By David Cabrera
#38 - A Dissection of the Media Blasters DVD Table At The Average Dealer's Room
Depending on whether you ask Media Blasters or the State of New York, Media Blasters is a US anime distributor which may or may not still exist. This is definitely the big US industry news of the last couple weeks, so to do my part I will tell you what I know about the long-struggling company... by explaining the Media Blasters table that I so often visit at anime convention dealer's rooms.
The Media Blasters table doesn't necessarily say that it's the Media Blasters table-- sometimes there's a sign there, sometimes there isn't, a couple times I've believe seen them assume other names-- but there's no hiding who they are because of their table's very specific layout. Whoever arranges DVD titles on Media Blasters' tables has it down to a science.
The first thing you'll see at the Media Blasters table is pornography. Rows and rows of cheap ero anime line are the biggest single section of the inventory. Yaoi and yuri material are in their own subsections towards the end. It's the biggest section of the MB table, and it's certainly the part that you see the largest number people browsing through.
After about two thirds of the table, the porn ends and you come upon Asian live-action film. I'm not an expert on this stuff in America, but after Ichi the Killer got Takashi Miike international notice, there was a steady resurgence in demand for movies that strange and disgusting from all over Asia. In recent years, a lot of super-low-budget and extreme Japanese horror movies have been coming here, stuff like Machine Girl and Tokyo Gore Police (projects funded in part by MB).
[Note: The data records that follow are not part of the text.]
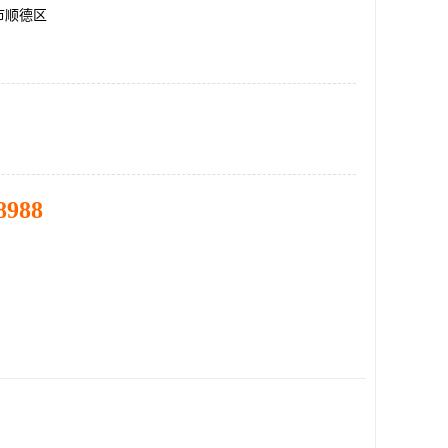
市顺德区
8988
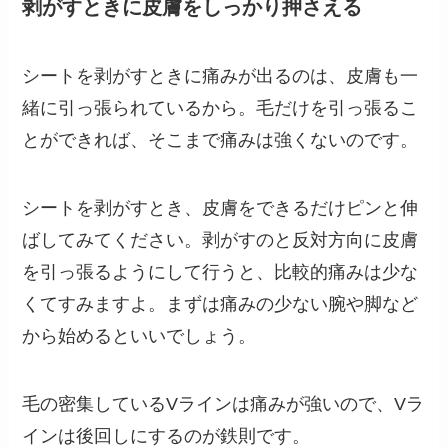
剥がすときに皮膚をしっかり押さえる
シートを剥がすときに痛みが出るのは、皮膚も一
緒に引っ張られているから。毛だけを引っ張るこ
とができれば、そこまで痛みは強くないのです。
シートを剥がすとき、皮膚をできるだけピンと伸
ばしてみてください。剥がすのと反対方向に皮膚
を引っ張るようにして行うと、比較的痛みは少な
くてすみますよ。まずは痛みの少ない腕や脚など
から始めるといいでしょう。
毛の密集しているVラインは痛みが強いので、Vラ
インは後回しにするのが鉄則です。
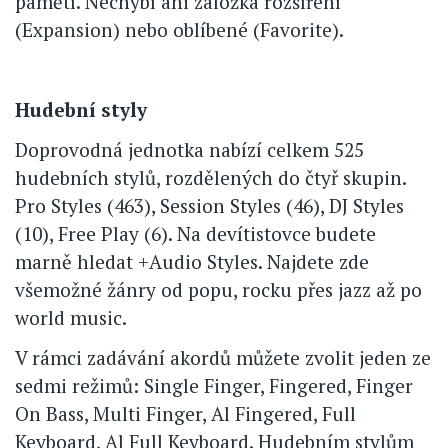
pamětí. Nechybí ani záložka rozšíření
(Expansion) nebo oblíbené (Favorite).
Hudební styly
Doprovodná jednotka nabízí celkem 525
hudebních stylů, rozdělených do čtyř skupin.
Pro Styles (463), Session Styles (46), DJ Styles
(10), Free Play (6). Na devítistovce budete
marně hledat +Audio Styles. Najdete zde
všemožné žánry od popu, rocku přes jazz až po
world music.
V rámci zadávání akordů můžete zvolit jeden ze
sedmi režimů: Single Finger, Fingered, Finger
On Bass, Multi Finger, Al Fingered, Full
Keyboard, Al Full Keyboard. Hudebním stylům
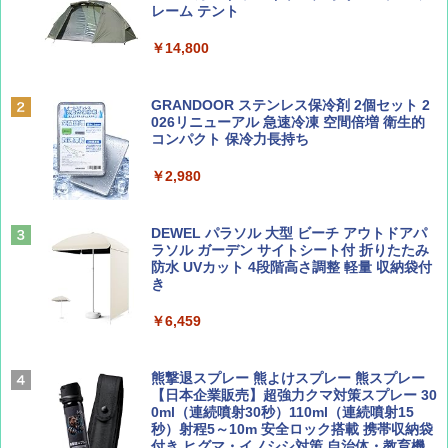
ッとサンシェード キューブ フルクローズ メ
レーム テント
ッシュ 簡単設置 ワンタッチテント キャンプ
￥713
￥2,079
&ハイキング カーキ PATC-150(KH)
￥14,800
￥6,831
BE-PAL(ビ-パル) 2026年 9 月号【特別付録:
A09 地球の歩き方 イタリア 2026～2027 地
GRANDOOR ステンレス保冷剤 2個セット 2
SOTO ミニマル"旅"財布 ランダム2種】
球の歩き方A ヨーロッパ
026リニューアル 急速冷凍 空間倍増 衛生的
PYKES PEAK (パイクスピーク) 着替えテン
コンパクト 保冷力長持ち
ト プライバシー テント 【中が透けない】 1
￥1,500
￥2,479
人用 折りたたみ 防災グッズ 災害用トイレ ビ
￥2,980
ーチ ピクニック ポップアップテント 携帯 簡
易 トイレテント (ブラック)
山と溪谷 2026年8月号「南アルプス大全」
地球の歩き方 スター・ウォーズ
DEWEL パラソル 大型 ビーチ アウトドアパ
￥4,980
ラソル ガーデン サイトシート付 折りたたみ
￥1,540
￥2,695
防水 UVカット 4段階高さ調整 軽量 収納袋付
き
ENDLESS BASE 《めざましテレビで紹介》
テント ワンタッチ RENEW 幅200 2-3人用 43
￥6,459
500002(88859)
Coyote No.89 特集 星野道夫 夢見る旅
A26 地球の歩き方 チェコ ポーランド スロヴ
ァキア 2026～2027 地球の歩き方A ヨーロッ
￥5,999
熊撃退スプレー 熊よけスプレー 熊スプレー
パ
￥1,540
【日本企業販売】超強力クマ対策スプレー 30
0ml（連続噴射30秒）110ml（連続噴射15
￥2,277
[キャンパーズコレクション 山善] 傘みたいに
秒）射程5～10m 安全ロック搭載 携帯収納袋
広げるだけ パッとサッとテント ブラックコ
付き ヒグマ・イノシシ対策 自治体・教育機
It's even to the point where Nikkatsu is specifically making b-movies for foreign export... kind of reminds me of anime!
After that is a medium-sized selection of general audience Japanese anime, led by titles like Queen's Blade and Kanokon that are pretty ero but not quite all the way. It's stuff that, while not porn, exists for the same purpose, shall we say? People here often use “ecchi” as a genre name here: is there such a word that Japanese otaku use? These are the top sellers in US anime DVD for everybody, far as I can tell. Once you get through that, there's a little selection of titles like Three Kingdoms, Squid Girl, and Moribito.
At the very end of the table are the old sci-fi anime that MB still puts out every so often, reminiscent of what the US anime business looked like in the 90s. Media Blasters made quite a bit selling Voltron DVDs a few years back, and they've even translated the original Go-Lion and Dairugger XV for 80s kids to revisit. Likewise, you can get Tekkaman Blade in its entirety for $25 or so!
Though I have no hard evidence, I always assumed that these DVDs were arranged by popularity and sales.. and if we assume this, it certainly tells a story about what people want, and how an independent publisher survives in the US anime market. It's a pretty simple and pretty bleak answer, isn't it? Survive on porn, try and do other projects in the meantime. If you're still running an independent US distributor of Japanese anime on video, well, you're probably not in it for the money, you know?